The FBI has begun dispatching about 120 of its agents in overnight shifts to help local law enforcement prevent carjackings and violent crime in Washington, according to two people familiar with the matter, as President Donald Trump threatens a federal takeover of the nation’s capital.
Trump, who plans a news conference at the White House on Monday on this topic, compared the forthcoming action against D.C. crime to his administration’s aggressive crackdown against illegal immigration at the southern border, saying on Sunday that he plans to “immediately clear out the city’s homeless population and take swift action against crime.”
“Be prepared! There will be no “MR. NICE GUY.” We want our Capital BACK,” Trump wrote in a post on his Truth Social social media platform.
The deployment of FBI agents to deal with local crime puts agents from the bureau’s counterintelligence, public corruption and other divisions with minimal training in traffic stops out on the streets in potentially dangerous encounters, diverting them from their typical jobs at the bureau. And it comes as Trump is publicly portraying the city as rampant with violent crime - even as the mayor refutes that characterization, pointing to police data showing a drop in violent crime.
Last week, Trump ordered federal law enforcement agents from several agencies to be deployed on city streets and called for more juveniles to be charged in the adult justice system.
Staffing assignments this weekend reveal for the first time how many new FBI resources the Trump administration could divert to local crime and the frustration it has caused within the bureau.

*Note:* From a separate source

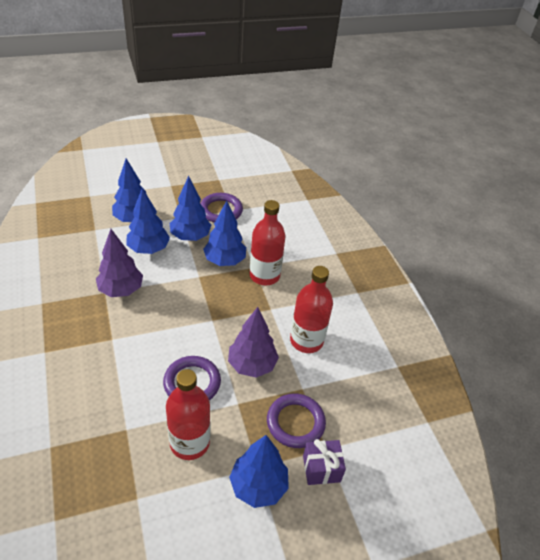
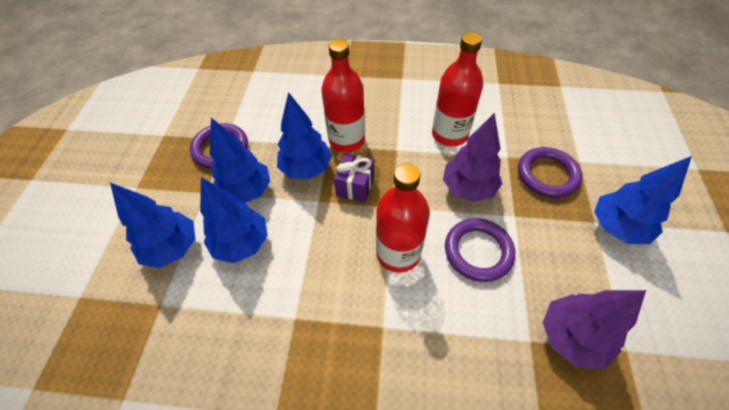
camera: 60 degrees left, 10 degrees up
(121, 290) = (300, 295): purple tree -> purple tree (571, 337)
(189, 442) = (558, 275): red bottle -> red bottle (398, 253)
(321, 469) = (601, 172): purple gift -> purple gift (355, 186)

In recent days, the administration has authorized up to 120 agents, largely from the FBI’s Washington Field Office, to work overnight shifts for at least one week alongside D.C. police and other federal law enforcement officers in the nation’s capital, according to the people familiar with those efforts, who spoke on the condition of anonymity to discuss specifics of a staffing plan that has not been made public. FBI agents generally do not have authority to make traffic stops, and the people said the agents’ roles could include supporting the other agencies during traffic stops.
The FBI also is dispatching agents from outside D.C., including Philadelphia, to help with the surge of federal law enforcement in the District, according to multiple people familiar with the plans.